Megaloblastic anemia caused by severe B12 deficiency in a breastfed infant.

Megaloblastic anemia caused by severe B12 deficiency in a breastfed infant.
#00061082
Author: Volodymyr Shponka, MD; Maria Proytcheva, MD
Category: Red Cell: Other Disorders > Megaloblastic Anemia > B12 / folate  
Published Date: 07/11/2017

An 8-month-old female, exclusively breastfed, presented with pallor and a two-month history of vomiting, diarrhea, and failure to thrive.  CBC showed absolute neutropenia in the setting of normal white blood cell count (WBC 5.3x103/µL; ANC 0.42x103/µL, ALC 4.67 x103/µL), marked macrocytic anemia (Hgb 6.5 g/dl, MCV 96.2 fl, MCH 34.4 pg, MCHC 35.8 g/dL), mild thrombocytopenia (147x103/µL).

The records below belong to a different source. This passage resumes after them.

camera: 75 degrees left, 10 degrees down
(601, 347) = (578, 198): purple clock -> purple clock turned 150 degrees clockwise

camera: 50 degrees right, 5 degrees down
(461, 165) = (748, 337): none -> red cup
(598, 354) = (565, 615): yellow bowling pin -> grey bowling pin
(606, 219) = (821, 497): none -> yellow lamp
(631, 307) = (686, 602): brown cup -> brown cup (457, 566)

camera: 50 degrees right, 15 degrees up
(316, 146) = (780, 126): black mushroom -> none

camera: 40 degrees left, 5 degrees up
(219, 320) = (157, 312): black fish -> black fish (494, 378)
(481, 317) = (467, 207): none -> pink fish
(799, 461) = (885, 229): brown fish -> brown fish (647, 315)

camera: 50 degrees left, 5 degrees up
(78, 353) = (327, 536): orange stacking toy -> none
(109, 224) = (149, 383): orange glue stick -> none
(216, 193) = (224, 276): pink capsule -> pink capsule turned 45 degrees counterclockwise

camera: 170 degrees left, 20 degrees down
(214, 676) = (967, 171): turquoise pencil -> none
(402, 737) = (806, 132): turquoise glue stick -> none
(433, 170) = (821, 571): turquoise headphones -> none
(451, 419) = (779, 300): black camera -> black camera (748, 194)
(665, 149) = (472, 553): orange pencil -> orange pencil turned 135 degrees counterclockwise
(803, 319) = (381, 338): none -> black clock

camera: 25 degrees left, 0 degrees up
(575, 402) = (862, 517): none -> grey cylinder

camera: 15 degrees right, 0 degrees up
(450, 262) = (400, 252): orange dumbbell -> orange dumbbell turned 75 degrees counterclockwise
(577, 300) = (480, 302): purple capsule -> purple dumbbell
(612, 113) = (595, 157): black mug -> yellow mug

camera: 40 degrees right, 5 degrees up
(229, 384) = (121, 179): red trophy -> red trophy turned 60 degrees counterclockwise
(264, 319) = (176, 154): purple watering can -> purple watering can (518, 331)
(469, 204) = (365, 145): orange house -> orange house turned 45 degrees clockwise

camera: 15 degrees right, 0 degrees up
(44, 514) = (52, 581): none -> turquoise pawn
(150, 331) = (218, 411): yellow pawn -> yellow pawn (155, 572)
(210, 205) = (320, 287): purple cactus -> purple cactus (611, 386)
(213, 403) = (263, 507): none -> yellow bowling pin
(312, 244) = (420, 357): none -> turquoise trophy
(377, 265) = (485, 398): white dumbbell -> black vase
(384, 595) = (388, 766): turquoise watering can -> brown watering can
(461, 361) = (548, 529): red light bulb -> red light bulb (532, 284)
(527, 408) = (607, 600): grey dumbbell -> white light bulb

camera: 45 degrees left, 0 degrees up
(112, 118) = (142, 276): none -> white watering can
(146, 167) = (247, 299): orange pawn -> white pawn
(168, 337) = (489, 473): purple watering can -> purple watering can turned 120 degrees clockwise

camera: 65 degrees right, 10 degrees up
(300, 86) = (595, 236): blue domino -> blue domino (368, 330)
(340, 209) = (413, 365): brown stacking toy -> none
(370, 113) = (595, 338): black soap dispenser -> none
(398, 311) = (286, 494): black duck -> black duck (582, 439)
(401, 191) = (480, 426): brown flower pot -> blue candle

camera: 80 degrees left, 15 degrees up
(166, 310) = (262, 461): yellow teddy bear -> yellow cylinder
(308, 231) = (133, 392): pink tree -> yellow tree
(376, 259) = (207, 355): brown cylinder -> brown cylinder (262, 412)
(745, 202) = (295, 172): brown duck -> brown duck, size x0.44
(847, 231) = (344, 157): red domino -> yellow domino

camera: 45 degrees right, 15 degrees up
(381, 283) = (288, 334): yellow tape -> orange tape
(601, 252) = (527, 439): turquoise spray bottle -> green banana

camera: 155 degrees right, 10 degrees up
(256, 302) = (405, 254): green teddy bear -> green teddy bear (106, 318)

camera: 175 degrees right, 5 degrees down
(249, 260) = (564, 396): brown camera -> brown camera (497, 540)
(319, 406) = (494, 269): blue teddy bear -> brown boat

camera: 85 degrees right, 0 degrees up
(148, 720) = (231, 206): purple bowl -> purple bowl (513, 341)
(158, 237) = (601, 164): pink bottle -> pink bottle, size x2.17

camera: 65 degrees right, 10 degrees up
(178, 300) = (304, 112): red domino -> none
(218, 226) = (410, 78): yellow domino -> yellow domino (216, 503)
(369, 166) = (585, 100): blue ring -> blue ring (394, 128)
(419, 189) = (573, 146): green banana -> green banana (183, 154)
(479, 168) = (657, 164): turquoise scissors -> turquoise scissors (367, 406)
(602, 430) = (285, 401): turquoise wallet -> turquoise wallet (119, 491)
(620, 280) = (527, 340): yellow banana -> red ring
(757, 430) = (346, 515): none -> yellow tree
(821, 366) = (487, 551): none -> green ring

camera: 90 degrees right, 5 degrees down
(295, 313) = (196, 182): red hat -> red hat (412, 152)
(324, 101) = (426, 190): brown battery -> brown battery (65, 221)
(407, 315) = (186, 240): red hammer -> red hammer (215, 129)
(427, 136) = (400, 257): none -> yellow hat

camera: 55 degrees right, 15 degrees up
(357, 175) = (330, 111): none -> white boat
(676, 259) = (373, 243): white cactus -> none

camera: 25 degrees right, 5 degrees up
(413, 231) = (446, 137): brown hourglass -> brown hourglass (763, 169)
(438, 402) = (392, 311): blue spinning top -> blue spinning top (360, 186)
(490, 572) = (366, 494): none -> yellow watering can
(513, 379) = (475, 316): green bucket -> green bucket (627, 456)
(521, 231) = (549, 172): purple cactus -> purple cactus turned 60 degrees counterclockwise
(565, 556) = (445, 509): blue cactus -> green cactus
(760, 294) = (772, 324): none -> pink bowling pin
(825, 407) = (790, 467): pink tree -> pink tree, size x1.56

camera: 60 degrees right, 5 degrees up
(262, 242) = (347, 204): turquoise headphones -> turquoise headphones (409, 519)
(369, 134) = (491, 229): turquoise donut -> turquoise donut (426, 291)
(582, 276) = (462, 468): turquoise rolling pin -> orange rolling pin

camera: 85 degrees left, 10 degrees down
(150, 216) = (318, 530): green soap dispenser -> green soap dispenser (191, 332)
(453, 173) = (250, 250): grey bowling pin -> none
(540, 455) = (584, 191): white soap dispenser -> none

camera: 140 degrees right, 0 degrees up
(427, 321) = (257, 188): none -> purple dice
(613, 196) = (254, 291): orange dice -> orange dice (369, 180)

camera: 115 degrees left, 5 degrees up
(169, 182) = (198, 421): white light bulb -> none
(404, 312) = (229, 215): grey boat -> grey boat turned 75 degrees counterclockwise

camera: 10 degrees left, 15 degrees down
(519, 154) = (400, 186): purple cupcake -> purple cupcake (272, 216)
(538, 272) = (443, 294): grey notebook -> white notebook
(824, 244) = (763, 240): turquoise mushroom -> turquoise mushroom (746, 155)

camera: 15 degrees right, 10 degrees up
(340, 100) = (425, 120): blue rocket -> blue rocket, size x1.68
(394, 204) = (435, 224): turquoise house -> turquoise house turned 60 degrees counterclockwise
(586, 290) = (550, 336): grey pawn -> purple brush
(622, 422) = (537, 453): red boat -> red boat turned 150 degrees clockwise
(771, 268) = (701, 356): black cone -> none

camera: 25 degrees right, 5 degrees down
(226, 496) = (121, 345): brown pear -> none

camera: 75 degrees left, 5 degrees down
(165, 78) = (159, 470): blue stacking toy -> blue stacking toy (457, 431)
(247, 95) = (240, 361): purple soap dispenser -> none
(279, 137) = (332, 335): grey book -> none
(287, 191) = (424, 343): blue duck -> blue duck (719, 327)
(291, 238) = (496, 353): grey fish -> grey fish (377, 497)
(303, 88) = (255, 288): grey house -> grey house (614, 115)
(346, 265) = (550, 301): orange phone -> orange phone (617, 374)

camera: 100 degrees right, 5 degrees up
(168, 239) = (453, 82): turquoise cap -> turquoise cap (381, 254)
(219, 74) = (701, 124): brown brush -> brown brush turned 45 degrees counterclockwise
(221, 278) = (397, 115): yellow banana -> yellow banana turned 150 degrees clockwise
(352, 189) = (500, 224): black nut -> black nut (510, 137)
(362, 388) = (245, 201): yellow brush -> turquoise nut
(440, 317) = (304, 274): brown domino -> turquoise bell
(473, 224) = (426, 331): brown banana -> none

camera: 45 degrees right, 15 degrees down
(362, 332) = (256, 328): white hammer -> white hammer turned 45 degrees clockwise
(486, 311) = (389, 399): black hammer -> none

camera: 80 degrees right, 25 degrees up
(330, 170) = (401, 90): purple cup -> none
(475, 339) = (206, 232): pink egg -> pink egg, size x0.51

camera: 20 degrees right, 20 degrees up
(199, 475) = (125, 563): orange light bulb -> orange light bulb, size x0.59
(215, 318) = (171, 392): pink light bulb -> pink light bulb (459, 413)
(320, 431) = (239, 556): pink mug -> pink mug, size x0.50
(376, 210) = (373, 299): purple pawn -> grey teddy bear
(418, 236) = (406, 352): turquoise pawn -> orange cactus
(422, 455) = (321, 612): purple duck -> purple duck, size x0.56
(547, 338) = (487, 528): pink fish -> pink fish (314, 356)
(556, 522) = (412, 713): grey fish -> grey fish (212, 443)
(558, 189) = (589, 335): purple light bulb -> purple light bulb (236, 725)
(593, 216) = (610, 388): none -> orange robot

The peripheral blood was remarkable for presence of macroovalocytes, microcytes, basophilic stippling, and rare hypersegmented neutrophils (panel A).  The differential diagnosis included nutritional deficiency, congenital bone marrow failure syndrome, infection- or drug-induced bone marrow suppression, and acute leukemia.  The marrow was hypercellular with absolute erythroid hyperplasia, megaloblastic erythroid and myeloid maturation, dyserythropoiesis and dysgranulopoiesis (panels B-D). There was no morphologic or immunophenotypic evidence of acute leukemia, and normal cytogenetics. Additional studies: vitamin B12< 30 pg/mL, LDH 2274 IU/L and normal iron studies and folate. The diagnosis of B12 deficiency was made and the patient was treated with B12 injection with subsequent marked increase in reticulocytes (from 3.18% to 9.88%) and clinical improvement.

While rare, vitamin B12 deficiency is seen in young children and should be included in the differential diagnosis of macrocytic anemia with pancytopenia, gastrointestinal symptoms, failure to thrive, and neurologic dysfunction.